Reviewed by Bill Breakstone, December 24, 2010
The Last Economic Superpower is a brand new economics book written by Joseph P. Quinlan, a Senior Fellow at the Paul H. Nitze School of Advanced International Studies of Johns Hopkins University. It reinforces the vast economic impact that the Great Recession is having on the world’s economy.
The narrative begins by analyzing the two eras of economic globalization that took place since 1870. The first, beginning during the last three decades of the 19th Century, was marked by rapid global growth, robust trade, and strong cross border flows of investment. The economic leaders at that time were the United Kingdom, Germany and France. With the onset of World War I, that era of globalization came to an end, nor would it return after the War. World War II finally brought an end to The Great Depression, but both wars did massive damage to the world’s economy, and it was not until the 1950s that the developed nations were finally getting back on their feet.
The second era of globalization had its roots in the late 1960s. At that time, the U.S. dollar acted as the world’s reserve currency. It was backed by gold, “meaning that the United States was committed to exchanging gold for dollars at a fixed rate of $35 per ounce. The system worked as long as foreign claims matched the size of U.S. gold reserves. Late in the 1960s, however, the fixed exchange rate came under increasing strain. As Europe and Japan healed from the ravages of war, they made rising exports to the United States the key to their recovery, and as a result their dollar holdings gradually exceeded the U.S. stock of gold. This important shift, along with rising inflation, slowly eroded confidence in the U.S. dollar and America’s commitment to the Bretton Woods system. President Nixon capitulated in August 1971 by ‘closing the gold window,’ thereby effectively ending the Bretton Woods system.”
The new era of globalization began in the first part of the 1980s, as “the holy trinity of deregulation, privatization, and trade and investment liberalization raised world output, bolstered global trade and investment, and lifted millions out of poverty in India, China, and other developing nations.”
“As globalization blossomed over the last 25 years of the twentieth century, so did the economic superpower status of the United States . . . with the America taking the lead in designing, creating, and dominating the multilateral institutions governing the global economy. It was the United States, albeit with support from Europe and Japan, that largely set the rules of global economic engagement for the rest of the world in the last half century.” With the collapse of the Berlin Wall in 1989 and the disintegration of the Soviet Union a few short years later, Democracy had triumphed over communism and free-market capitalism had trumped central planning. “The world had shifted from a bipolar world to a “unipolar” world, and the United States—the world’s lone superpower—unequivocally stood above the rest.”
During the 1990s, America’s economy, one that produced steady growth, low inflation, and booming asset prices, became once again the envy of the world. As Quinlan notes “the rest of the world jumped quickly on the bandwagon. A global consensus emerged around the notion that the best way to promote growth and create prosperity was through the embrace of free-market capitalism and its central tenets. This overriding assumption helped convince many emerging markets to embrace and pursue the ‘Made in America’ brand of globalization.”

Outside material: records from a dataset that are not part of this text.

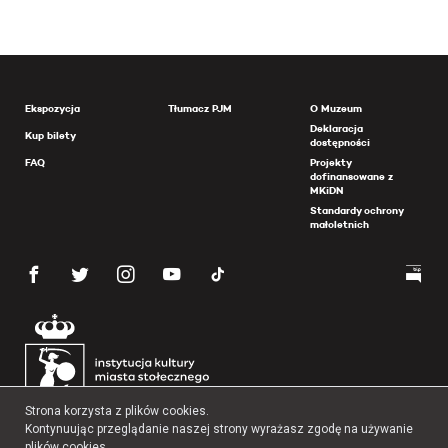
Ekspozycja
Tłumacz PJM
O Muzeum
Deklaracja
Kup bilety
dostępności
FAQ
Projekty
dofinansowane z
MKiDN
Standardy ochrony
małoletnich
Strona korzysta z plików cookies.
Kontynuując przeglądanie naszej strony wyrażasz zgodę na używanie
plików cookies.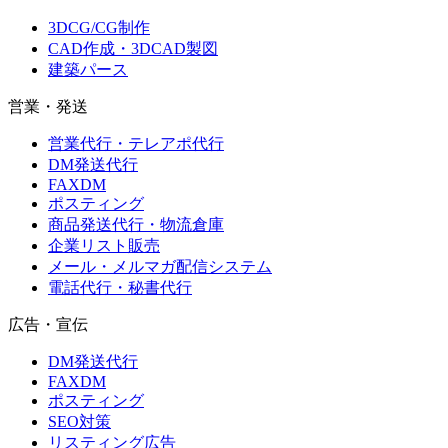
3DCG/CG制作
CAD作成・3DCAD製図
建築パース
営業・発送
営業代行・テレアポ代行
DM発送代行
FAXDM
ポスティング
商品発送代行・物流倉庫
企業リスト販売
メール・メルマガ配信システム
電話代行・秘書代行
広告・宣伝
DM発送代行
FAXDM
ポスティング
SEO対策
リスティング広告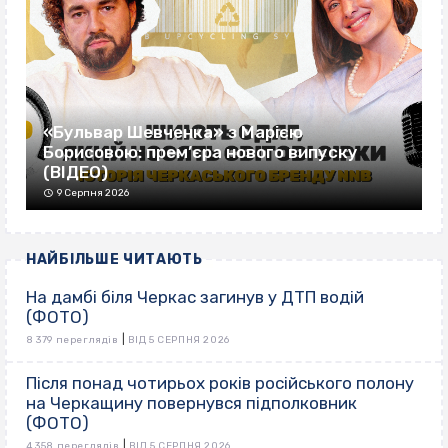
«Бульвар Шевченка» з Марією
Борисовою: прем’єра нового випуску
(ВІДЕО)
9 Серпня 2026
НАЙБІЛЬШЕ ЧИТАЮТЬ
На дамбі біля Черкас загинув у ДТП водій
(ФОТО)
|
8 379 переглядів
ВІД 5 СЕРПНЯ 2026
Після понад чотирьох років російського полону
на Черкащину повернувся підполковник
(ФОТО)
|
4 358 переглядів
ВІД 5 СЕРПНЯ 2026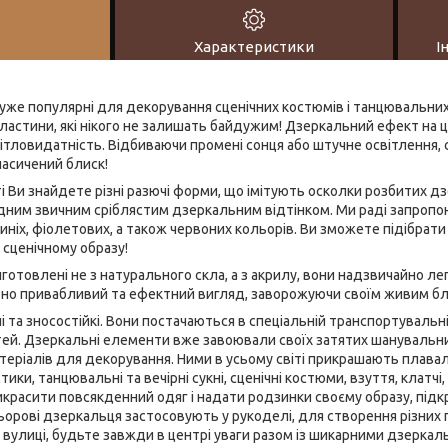
Характеристики
І
же популярні для декорування сценічних костюмів і танцювальних
пластини, які нікого не залишать байдужим! Дзеркальний ефект на
ітловидатність. Відбиваючи промені сонця або штучне освітлення, 
насичений блиск!
 Ви знайдете різні разючі форми, що імітують осколки розбитих дз
ним звичним сріблястим дзеркальним відтінком. Ми раді запропон
синіх, фіолетових, а також червоних кольорів. Ви зможете підібрат
сценічному образу!
отовлені не з натурального скла, а з акрилу, вони надзвичайно легк
но привабливий та ефектний вигляд, заворожуючи своїм живим бл
і та зносостійкі. Вони постачаються в спеціальній транспортувальній
ей. Дзеркальні елементи вже завоювали своїх затятих шанувальник
еріалів для декорування. Ними в усьому світі прикрашають плавал
ики, танцювальні та вечірні сукні, сценічні костюми, взуття, клатчі, 
икрасити повсякденний одяг і надати родзинки своєму образу, під
ольорові дзеркальця застосовують у рукоделі, для створення різних п
на вулиці, будьте завжди в центрі уваги разом із шикарними дзерк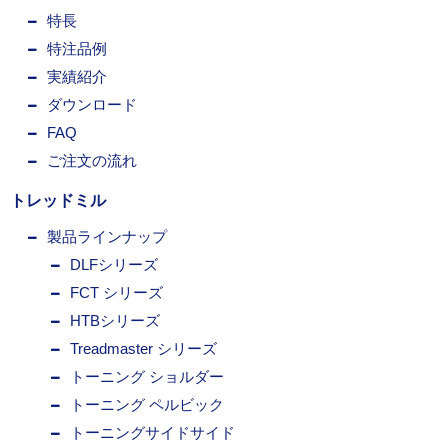
特長
特注品例
実績紹介
ダウンロード
FAQ
ご注文の流れ
トレッドミル
製品ラインナップ
DLFシリーズ
FCT シリーズ
HTBシリーズ
Treadmaster シリーズ
トーニング ショルダー
トーニング ペルビック
トーニングサイドサイド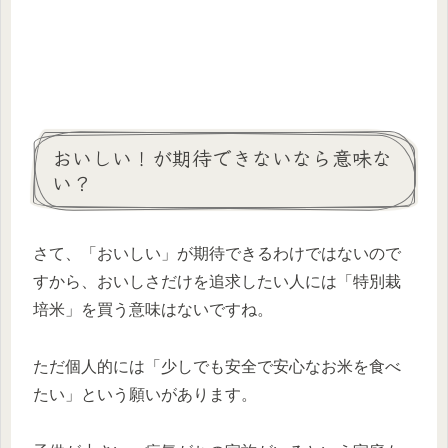
おいしい！が期待できないなら意味な
い？
さて、「おいしい」が期待できるわけではないので
すから、おいしさだけを追求したい人には「特別栽
培米」を買う意味はないですね。
ただ個人的には「少しでも安全で安心なお米を食べ
たい」という願いがあります。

The author then proceeds to discuss the build-up of bubbles in the U.S. economy that lead to the eventual collapse of the economy of the West. His writing is full of precise economic data and references to the many other excellent economic books that have been published over the past two-plus years. It makes the point that the Great Recession threw the world’s economic axis totally off kilter, placing the economic status of the United States and its European Union allies in grave danger. With the resulting decline of the West came the rise of “the Rest.” The Emerging Market nations, notably the BRIC countries (Brazil, Russia, India and China) now stand on an equal footing with the western economies. The United States is no longer in a dominant position. Indeed, with its huge debt problem, which is being financed for now by China, the West’s currencies are coming under increasing pressure from both China and the debt-rating agencies.
The final two chapters of the book discuss two possible future scenarios. The first foretells an end of globalization and a coming economic cold war. The second lays out the possibility of future era of economic cooperation between the West and the Rest, but one during which a new set of road rules will apply.
The Last Economic Superpower makes excellent reading for anyone interested in economics and global politics. If read along with Ian Bremmer’s excellent The End of the Free Market, it gives a whole new perspective to the future of the world’s economy.